Let me be clear: it doesn’t matter how great your marketing automation or campaign offers are if both of the aforementioned suck.

Does that mean email/SMS marketing doesn’t make a difference?

No - of course it does.

But you can only work with what you’ve got, and you can’t polish a turd.

What do you do when you work with a brand that doesn’t have a great product or customer experience?

You leverage email to drive qualitative research to unlock insights about your customers and find out the bottlenecks to repeat sales.

Humble yourself and give credit to the brand you’re working with for doing a lot of the heavy lifting that moves the needle.

And remember, marketing in business is a team sport. You shouldn’t be taking all the credit and making it all about you; it’s about collaborating cross-channel to drive an exceptional customer experience.

2: You need to test more

After working with over 100 brands, I can tell you that not a single business I’ve entered had a clearly established testing protocol that led to insights and shared learnings cross-channel over email.

Why is implementing tests so slow and cumbersome over email/sms?

Simple: people test the wrong things that don’t move the needle and don’t follow through with measuring their tests effectively.

Strip it back and simplify it.

I want you to ruthlessly focus on testing the following elements:

  • Signup forms
  • Abandoned carts
  • Post-purchase upsells (if appropriate in your business)

All 3 of these lead to incremental gains that genuinely move the needle.

At the very least, I want you to aggressively test the offers on signup forms and in abandoned carts to optimise for profitability.

One of my most enlightening tests over the past 5 years was an extensive test in signup forms and abandoned cart flows across a discount-driven brand offering 10 VS 20% off in these areas.

It was staggering to the brand that we hit statistical significance on 10% outperforming the 20% off offer.

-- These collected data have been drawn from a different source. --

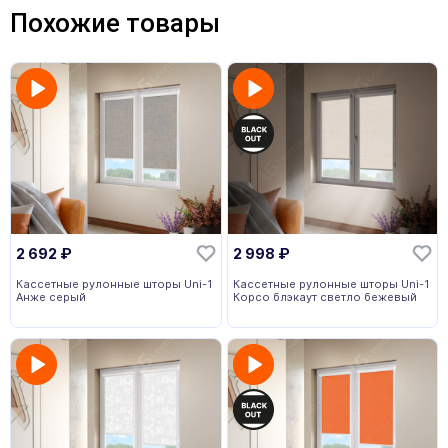
Похожие товары
2 692
₽
2 998
₽
Кассетные рулонные шторы Uni-1
Кассетные рулонные шторы Uni-1
Анже серый
Корсо блэкаут светло бежевый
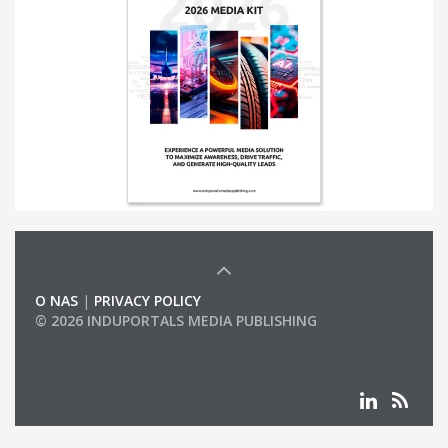
O NAS
|
PRIVACY POLICY
© 2026 INDUPORTALS MEDIA PUBLISHING
LIST OF COMPANIES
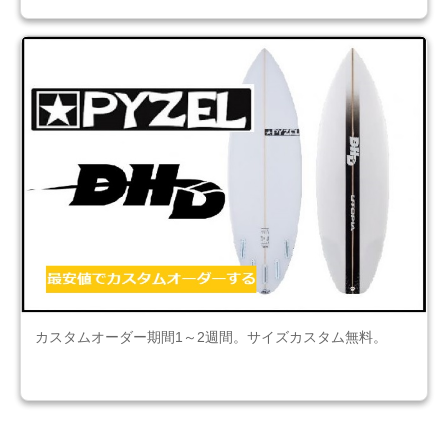
カスタムオーダー期間1～2週間。サイズカスタム無料。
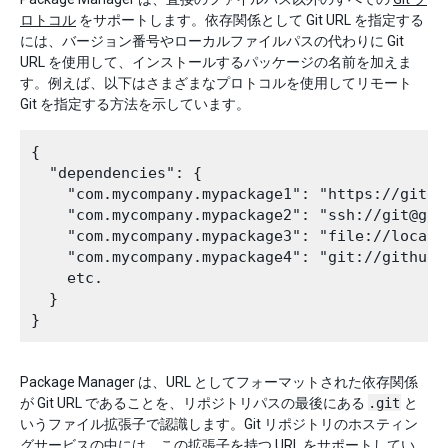
ロトコル
をサポートします。依存関係として Git URL を指定する
には、バージョン番号やローカルファイルパスの代わりに Git
URL を使用して、インストールするパッケージの名前を加えま
す。例えば、以下はさまざまなプロトコルを使用してリモート
Git を指定する方法を示しています。
{

  "dependencies": {

    "com.mycompany.mypackage1": "https://githu
    "com.mycompany.mypackage2": "ssh://git@git
    "com.mycompany.mypackage3": "file://localh
    "com.mycompany.mypackage4": "git://github.
    etc.

  }

Package Manager は、URL としてフォーマットされた依存関係
が Git URL であることを、リポジトリパスの最後にある
.git
と
いうファイル拡張子で認識します。Git リポジトリのホスティン
グサービスの中には、この拡張子を持つ URL をサポートしてい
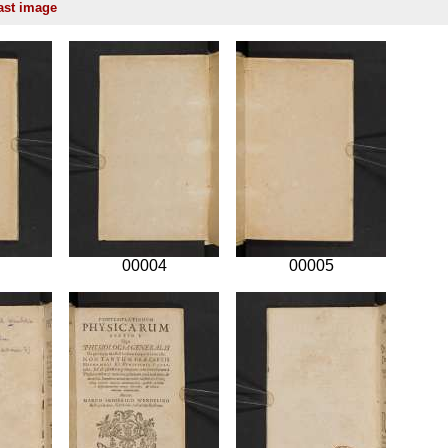
00004
00005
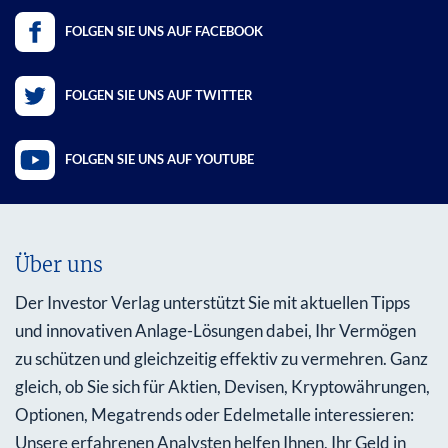
FOLGEN SIE UNS AUF FACEBOOK
FOLGEN SIE UNS AUF TWITTER
FOLGEN SIE UNS AUF YOUTUBE
Über uns
Der Investor Verlag unterstützt Sie mit aktuellen Tipps
und innovativen Anlage-Lösungen dabei, Ihr Vermögen
zu schützen und gleichzeitig effektiv zu vermehren. Ganz
gleich, ob Sie sich für Aktien, Devisen, Kryptowährungen,
Optionen, Megatrends oder Edelmetalle interessieren:
Unsere erfahrenen Analysten helfen Ihnen, Ihr Geld in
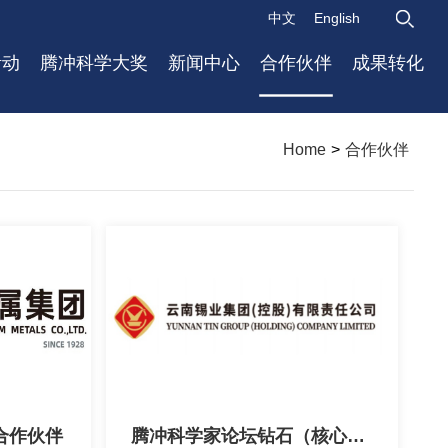
中文
English
活动
腾冲科学大奖
新闻中心
合作伙伴
成果转化
Home
>
合作伙伴
合作伙伴
腾冲科学家论坛钻石（核心）合作伙伴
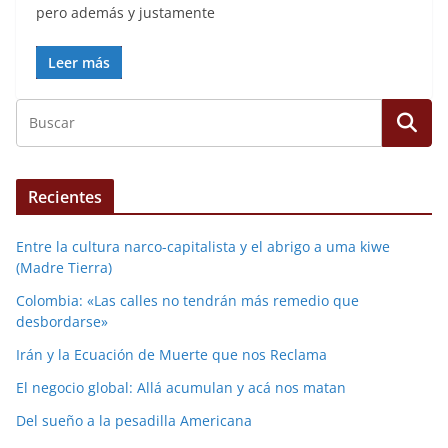
pero además y justamente
Leer más
Recientes
Entre la cultura narco-capitalista y el abrigo a uma kiwe
(Madre Tierra)
Colombia: «Las calles no tendrán más remedio que
desbordarse»
Irán y la Ecuación de Muerte que nos Reclama
El negocio global: Allá acumulan y acá nos matan
Del sueño a la pesadilla Americana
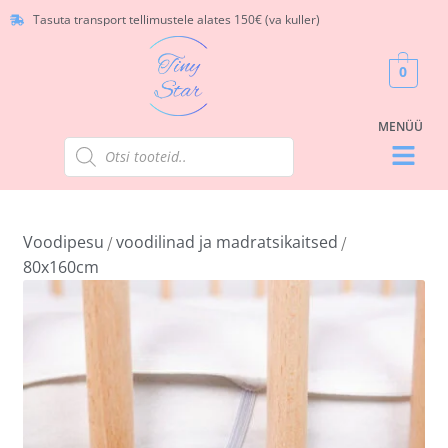
Tasuta transport tellimustele alates 150€ (va kuller)
0
Voodipesu
voodilinad ja madratsikaitsed
/
/
80x160cm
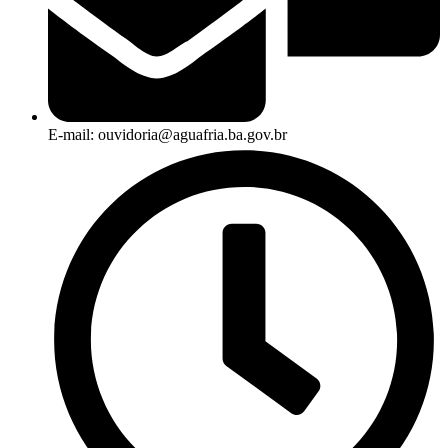
E-mail: ouvidoria@aguafria.ba.gov.br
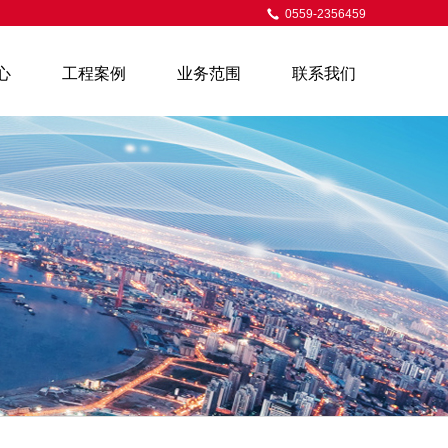
0559-2356459
心
工程案例
业务范围
联系我们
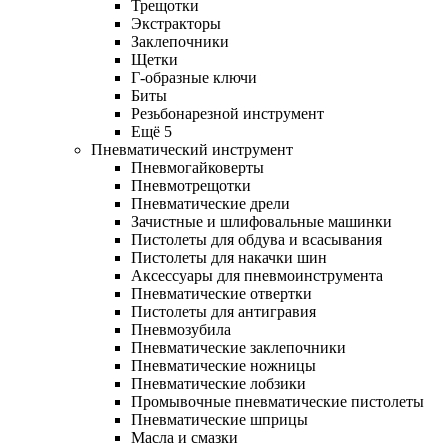
Трещотки
Экстракторы
Заклепочники
Щетки
Г-образные ключи
Биты
Резьбонарезной инструмент
Ещё 5
Пневматический инструмент
Пневмогайковерты
Пневмотрещотки
Пневматические дрели
Зачистные и шлифовальные машинки
Пистолеты для обдува и всасывания
Пистолеты для накачки шин
Аксессуары для пневмоинструмента
Пневматические отвертки
Пистолеты для антигравия
Пневмозубила
Пневматические заклепочники
Пневматические ножницы
Пневматические лобзики
Промывочные пневматические пистолеты
Пневматические шприцы
Масла и смазки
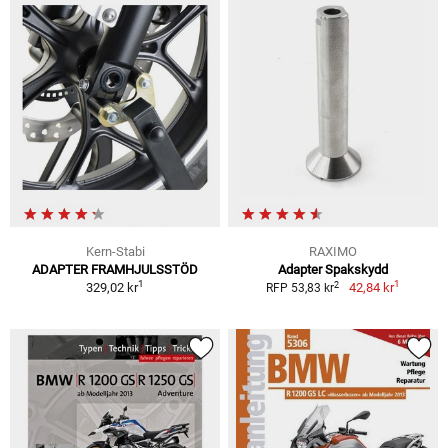
Kern-Stabi
RAXIMO
ADAPTER FRAMHJULSSTÖD
Adapter Spakskydd
1
1
2
329,02 kr
42,84 kr
RFP 53,83 kr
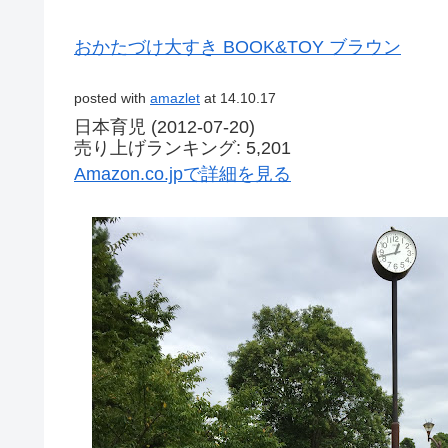
おかたづけ大すき BOOK&TOY ブラウン
posted with
amazlet
at 14.10.17
日本育児 (2012-07-20)
売り上げランキング: 5,201
Amazon.co.jpで詳細を見る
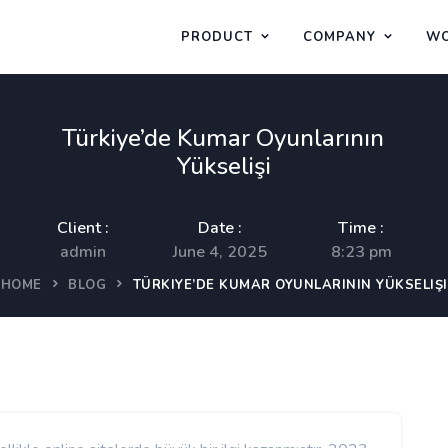
PRODUCT
COMPANY
WO
Türkiye’de Kumar Oyunlarının
Yükselişi
Client :
Date :
Time :
admin
June 4, 2025
8:23 pm
HOME
BLOG
TÜRKIYE’DE KUMAR OYUNLARININ YÜKSELIŞI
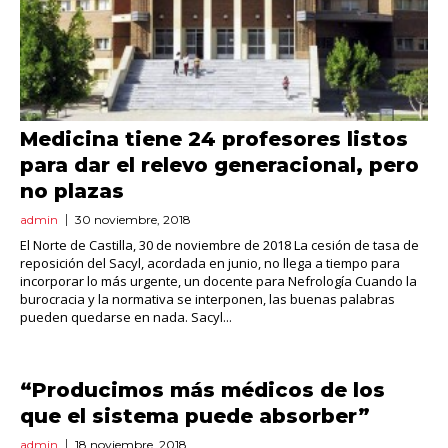
Medicina tiene 24 profesores listos
para dar el relevo generacional, pero
no plazas
admin
30 noviembre, 2018
El Norte de Castilla, 30 de noviembre de 2018 La cesión de tasa de
reposición del Sacyl, acordada en junio, no llega a tiempo para
incorporar lo más urgente, un docente para Nefrología Cuando la
burocracia y la normativa se interponen, las buenas palabras
pueden quedarse en nada. Sacyl...
“Producimos más médicos de los
que el sistema puede absorber”
admin
18 noviembre, 2018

The tens of thousands of additional $ in contribution margin this added to the brand were game-changing.

It was only achieved by implementing a simple yet thoughtful test that we followed through with and derived clear learnings from to improve the business as a whole, not just over email.

3: Klaviyo attribution is the wrong KPI to track

When you focus solely on revenue, you do it at the expense of the customer experience.

An example is saturating the customer with offers at every stage of the customer journey.

Yes, offers are nice for some customers, but what they are often searching for is the answer to their problems or the correct way to use the product. Only communicating offers completely neglect what stage they may be at in the buying journey.

So while it looks great in your Klaviyo marketing dashboard to have a huge sum of owned revenue attributed to the software, the reality is that it’s not at all a good gauge of your performance as an email marketer.

And, let’s be honest: anybody can deceptively change the attribution window to make themselves look better - you’re not fooling anyone.

But a marketer who is able to profitably increase revenue within the parameters of the client’s business model? That’s a true strategist and somebody worth every penny you pay for.